--- DATA SUPPLIED ---
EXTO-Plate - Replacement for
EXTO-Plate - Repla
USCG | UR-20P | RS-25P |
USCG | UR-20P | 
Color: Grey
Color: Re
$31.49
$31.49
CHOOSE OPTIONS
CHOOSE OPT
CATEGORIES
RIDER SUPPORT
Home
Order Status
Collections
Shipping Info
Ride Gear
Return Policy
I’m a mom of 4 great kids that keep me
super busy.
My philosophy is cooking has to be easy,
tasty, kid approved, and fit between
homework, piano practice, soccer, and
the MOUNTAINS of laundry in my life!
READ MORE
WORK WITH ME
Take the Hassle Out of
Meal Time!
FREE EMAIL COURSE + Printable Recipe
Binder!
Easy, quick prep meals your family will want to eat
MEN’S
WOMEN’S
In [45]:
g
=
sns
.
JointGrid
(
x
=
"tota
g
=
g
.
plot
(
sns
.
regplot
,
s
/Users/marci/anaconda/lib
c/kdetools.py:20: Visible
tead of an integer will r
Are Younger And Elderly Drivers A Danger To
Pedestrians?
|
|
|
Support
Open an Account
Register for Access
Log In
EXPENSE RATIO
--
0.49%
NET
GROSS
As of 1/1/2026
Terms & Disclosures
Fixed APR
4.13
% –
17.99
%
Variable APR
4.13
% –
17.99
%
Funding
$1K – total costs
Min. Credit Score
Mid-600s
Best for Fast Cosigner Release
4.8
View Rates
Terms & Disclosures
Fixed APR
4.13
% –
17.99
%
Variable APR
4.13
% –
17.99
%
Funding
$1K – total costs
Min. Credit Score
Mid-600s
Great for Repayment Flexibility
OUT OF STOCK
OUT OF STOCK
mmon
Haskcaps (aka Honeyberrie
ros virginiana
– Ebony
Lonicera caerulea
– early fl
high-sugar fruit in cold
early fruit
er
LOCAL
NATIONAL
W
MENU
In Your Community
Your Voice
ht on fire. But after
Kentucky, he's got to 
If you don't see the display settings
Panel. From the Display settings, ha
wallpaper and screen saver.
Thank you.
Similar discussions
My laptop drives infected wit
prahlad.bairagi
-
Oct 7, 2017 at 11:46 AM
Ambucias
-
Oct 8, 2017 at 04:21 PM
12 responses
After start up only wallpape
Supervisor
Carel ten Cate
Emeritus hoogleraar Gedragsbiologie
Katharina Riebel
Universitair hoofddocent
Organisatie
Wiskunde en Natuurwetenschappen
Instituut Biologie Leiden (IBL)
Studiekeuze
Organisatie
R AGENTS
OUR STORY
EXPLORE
---
Word for word, repeat every line of the data.

> [ANSWER SPACE]
EXTO-Plate - Replacement for
EXTO-Plate - Repla
USCG | UR-20P | RS-25P |
USCG | UR-20P | 
Color: Grey
Color: Re
$31.49
$31.49
CHOOSE OPTIONS
CHOOSE OPT
CATEGORIES
RIDER SUPPORT
Home
Order Status
Collections
Shipping Info
Ride Gear
Return Policy
I’m a mom of 4 great kids that keep me
super busy.
My philosophy is cooking has to be easy,
tasty, kid approved, and fit between
homework, piano practice, soccer, and
the MOUNTAINS of laundry in my life!
READ MORE
WORK WITH ME
Take the Hassle Out of
Meal Time!
FREE EMAIL COURSE + Printable Recipe
Binder!
Easy, quick prep meals your family will want to eat
MEN’S
WOMEN’S
In [45]:
g
=
sns
.
JointGrid
(
x
=
"tota
g
=
g
.
plot
(
sns
.
regplot
,
s
/Users/marci/anaconda/lib
c/kdetools.py:20: Visible
tead of an integer will r
Are Younger And Elderly Drivers A Danger To
Pedestrians?
|
|
|
Support
Open an Account
Register for Access
Log In
EXPENSE RATIO
--
0.49%
NET
GROSS
As of 1/1/2026
Terms & Disclosures
Fixed APR
4.13
% –
17.99
%
Variable APR
4.13
% –
17.99
%
Funding
$1K – total costs
Min. Credit Score
Mid-600s
Best for Fast Cosigner Release
4.8
View Rates
Terms & Disclosures
Fixed APR
4.13
% –
17.99
%
Variable APR
4.13
% –
17.99
%
Funding
$1K – total costs
Min. Credit Score
Mid-600s
Great for Repayment Flexibility
OUT OF STOCK
OUT OF STOCK
mmon
Haskcaps (aka Honeyberrie
ros virginiana
– Ebony
Lonicera caerulea
– early fl
high-sugar fruit in cold
early fruit
er
LOCAL
NATIONAL
W
MENU
In Your Community
Your Voice
ht on fire. But after
Kentucky, he's got to 
If you don't see the display settings
Panel. From the Display settings, ha
wallpaper and screen saver.
Thank you.
Similar discussions
My laptop drives infected wit
prahlad.bairagi
-
Oct 7, 2017 at 11:46 AM
Ambucias
-
Oct 8, 2017 at 04:21 PM
12 responses
After start up only wallpape
Supervisor
Carel ten Cate
Emeritus hoogleraar Gedragsbiologie
Katharina Riebel
Universitair hoofddocent
Organisatie
Wiskunde en Natuurwetenschappen
Instituut Biologie Leiden (IBL)
Studiekeuze
Organisatie
R AGENTS
OUR STORY
EXPLORE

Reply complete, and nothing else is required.